The sum can be written as

$$S(n) = \sum_{k=n}^{2n} \frac{1}{2k-1}$$

If we replace the sum by an integral we find

$$I(n) = \int_n^{2 n} \frac{1}{2 k-1} \, dk = \frac{1}{2} \log (2+\frac{1}{2n-1})$$

And the limit $n\to\infty$ is

$$S(n\to\infty) = \frac{1}{2} \log (2)\tag{1}$$

The justification of the replacement of the sum by an integral is easily done considering the inequalities (lower "sum" < S < upper "sum")

$$\int_n^{2 n} \frac{1}{2 k-1} \, dk < S(n) < \int_n^{2 n} \frac{1}{2 (k-1)-1} \, dk $$

which are obvious graphically.

Hence we have

$$ \frac{1}{2} \log \left(2+\frac{1}{2n-1}\right)< S(n) < \frac{1}{2} \log \left(2 + \frac{3}{2 n-3}\right)$$

and the limit $n\to\infty$ gives back the result (1).

Generalization

It is tempting to consider the more general sum (where $0<a<b, c<0, d<a \;c \;n$)

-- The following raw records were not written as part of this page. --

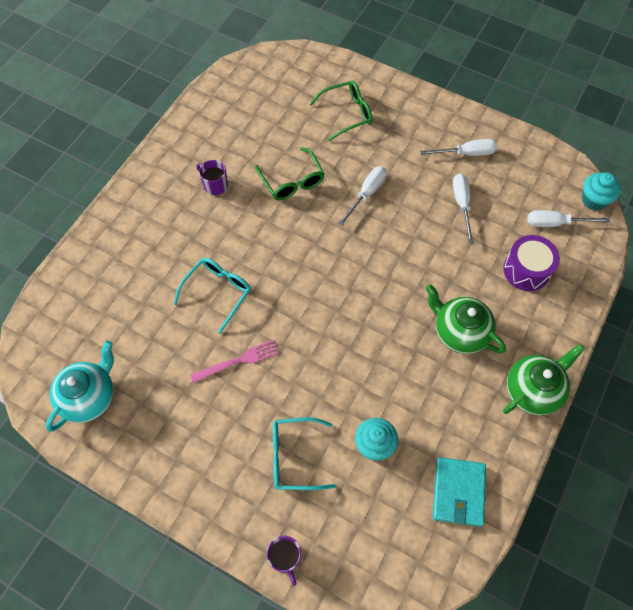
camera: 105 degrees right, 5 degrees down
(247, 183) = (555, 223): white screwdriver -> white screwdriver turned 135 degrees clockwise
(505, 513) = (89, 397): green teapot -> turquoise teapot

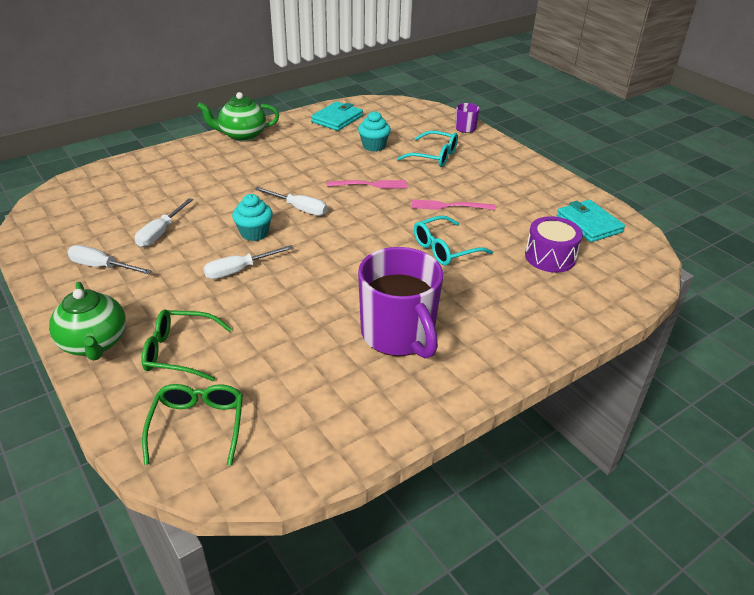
camera: 155 degrees left, 25 degrees down
(89, 397) = (589, 224): turquoise teapot -> turquoise wallet
(215, 185) = (398, 334): purple mug -> purple mug, size x2.32
(292, 181) = (307, 307): green glasses -> green glasses (198, 425)
(333, 360) = (370, 185): none -> pink fork
(459, 332) = (259, 170): green teapot -> green teapot (94, 343)
(526, 270) = (165, 181): purple drum -> purple drum (550, 257)
(555, 223) = (101, 196): white screwdriver -> white screwdriver (299, 209)
(594, 200) = (47, 198): turquoise cupcake -> turquoise cupcake (254, 233)

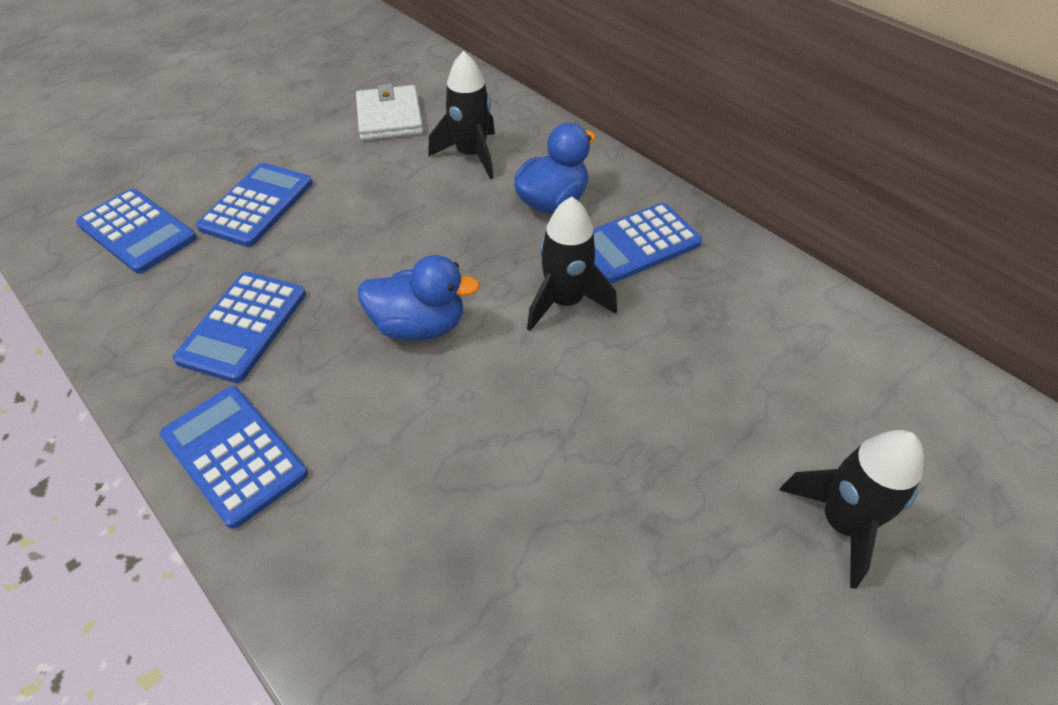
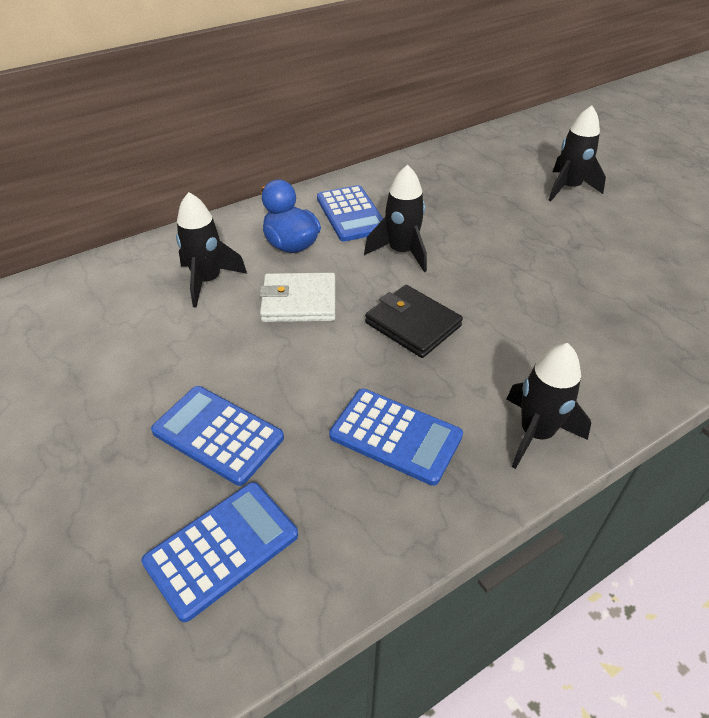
camera: 80 degrees left, 5 degrees down
(234, 455) = (536, 433): blue calculator -> black rocket
(389, 117) = (114, 330): white wallet -> white wallet (299, 301)
(419, 326) = (413, 324): blue duck -> black wallet

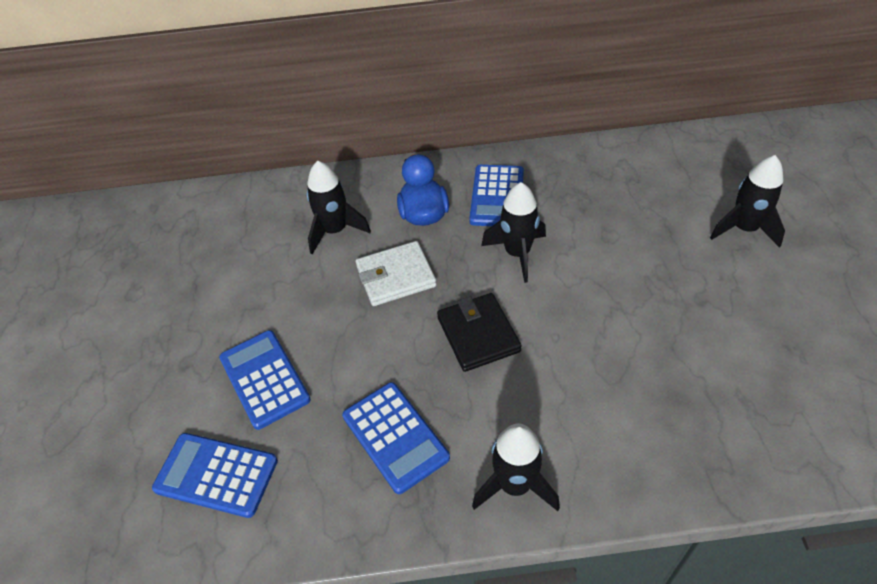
camera: 30 degrees right, 5 degrees up
(222, 548) = (216, 475): blue calculator -> blue calculator turned 150 degrees counterclockwise
(299, 301) = (396, 276): white wallet -> white wallet turned 45 degrees counterclockwise

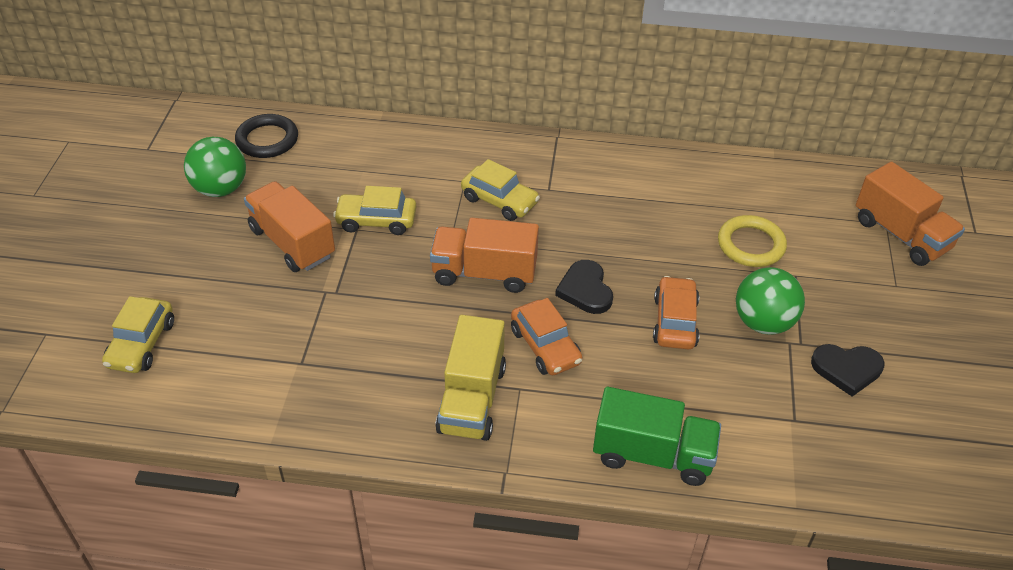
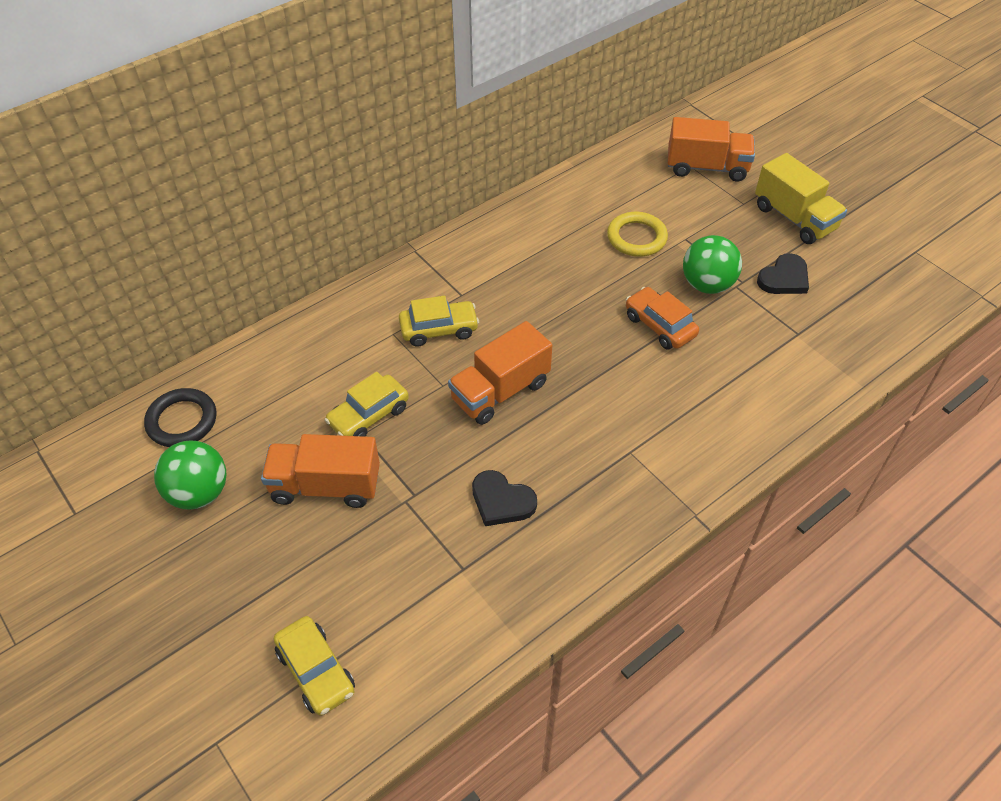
camera: 45 degrees left, 5 degrees up
(472, 399) = (611, 486): yellow truck -> yellow truck (794, 218)
(545, 346) = (607, 409): orange car -> none
(585, 290) = (580, 349): black heart -> black heart (501, 501)
(652, 455) = (757, 424): green truck -> none

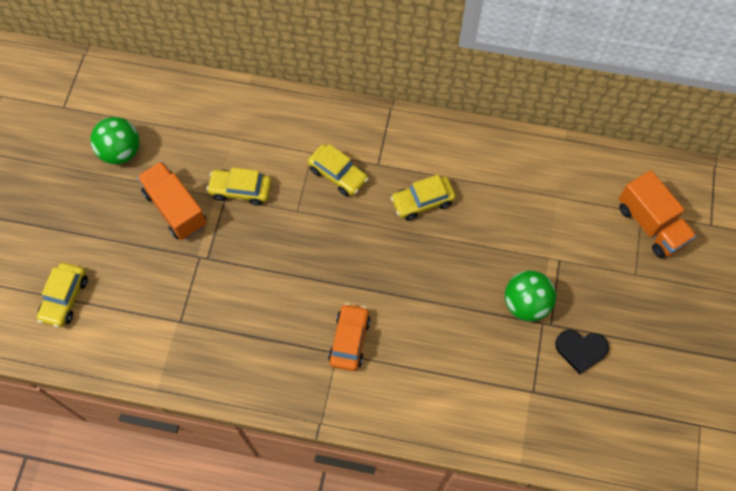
camera: 50 degrees right, 15 degrees up
(182, 421) = (157, 102): black ring -> none
(500, 391) = (320, 245): orange truck -> none
(501, 501) = (241, 307): black heart -> none
(535, 288) = (422, 202): none -> yellow car
(636, 238) = (529, 229): yellow ring -> none
(659, 326) = (459, 299): orange car -> orange car (349, 340)
(794, 218) = (653, 319): yellow truck -> none

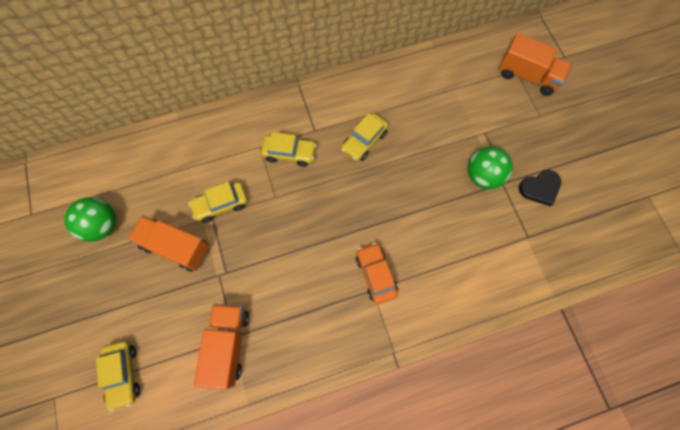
camera: 30 degrees left, 5 degrees up
(171, 326) = (228, 344): none -> orange truck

$$S(a,b,c,d,n)=\sum _{k=a\; n}^{b\; n} \frac{1}{c\; k-d}$$

The limit is similarly calculated with the result

$$\lim_{n\to \infty } \, S(a,b,c,d,n)=\frac{1}{c}\;\log \left(\frac{b}{a}\right)$$

Notice the independence of $d$.

Answer 5

$\newcommand{\bbx}[1]{\,\bbox[8px,border:1px groove navy]{\displaystyle{#1}}\,} \newcommand{\braces}[1]{\left\lbrace\,{#1}\,\right\rbrace} \newcommand{\bracks}[1]{\left\lbrack\,{#1}\,\right\rbrack} \newcommand{\dd}{\mathrm{d}} \newcommand{\ds}[1]{\displaystyle{#1}} \newcommand{\expo}[1]{\,\mathrm{e}^{#1}\,} \newcommand{\ic}{\mathrm{i}} \newcommand{\mc}[1]{\mathcal{#1}} \newcommand{\mrm}[1]{\mathrm{#1}} \newcommand{\pars}[1]{\left(\,{#1}\,\right)} \newcommand{\partiald}[3][]{\frac{\partial^{#1} #2}{\partial #3^{#1}}} \newcommand{\root}[2][]{\,\sqrt[#1]{\,{#2}\,}\,} \newcommand{\totald}[3][]{\frac{\mathrm{d}^{#1} #2}{\mathrm{d} #3^{#1}}} \newcommand{\verts}[1]{\left\vert\,{#1}\,\right\vert}$ \begin{align} \sum_{k = 1}^{n}{1 \over 2n + 2k - 1} & = {1 \over 2}\sum_{k = 1}^{\infty} \pars{{1 \over k + n - 1/2} - {1 \over k + 2n - 1/2}} = {H_{2n - 1/2}-H_{n - 1/2} \over 2} \\[5mm] & \stackrel{\large\mrm{as}\ n\ \to\ \infty}{\large\sim}\,\,\, {\ln\pars{2n + 1/2} - \ln\pars{n + 1/2} \over 2} \,\,\,\stackrel{\large\mrm{as}\ n\ \to\ \infty}{\large\to}\,\,\, \bbx{\ds{{1 \over 2}\,\ln\pars{2}}} \end{align}